_Document text_:
··········

In order to communicate with one another, devices in a network need to be connected. This is typically accomplished using WiFi (wireless connection) or Ethernet (wires that are plugged into a computer).
In this blog, you’ll learn more about what Ethernet is and how it provides a fast, reliable, and secure connection to facilitate rapid data transfer over networks and between devices.
What is Ethernet?
Ethernet is the traditional technology for connecting devices in a wired local area network (LAN), or wide area network.
A form of I/O (inout/output), it enables devices to communicate with one another via a protocol, a set of rules or common network language.
Ethernet describes how network devices format and transmit data so that other devices on the same LAN or campus network can recognize, receive, and process the information.
An Ethernet cable is a physical object that encases the wiring over which data travels. Ethernet ports, or local area network (LAN) ports, are found on the back of a computer or side of a laptop.
Connected devices that use cables to access a geographically localized network likely use Ethernet, which, in general, is reliable and secure.

··········

_Stored data_:
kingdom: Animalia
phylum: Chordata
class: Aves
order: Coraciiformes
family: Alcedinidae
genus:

··········

_Goal_: List every quality that the Ethernet text above attributes to an Ethernet connection.

_Task answer_: Fast, reliable, and secure.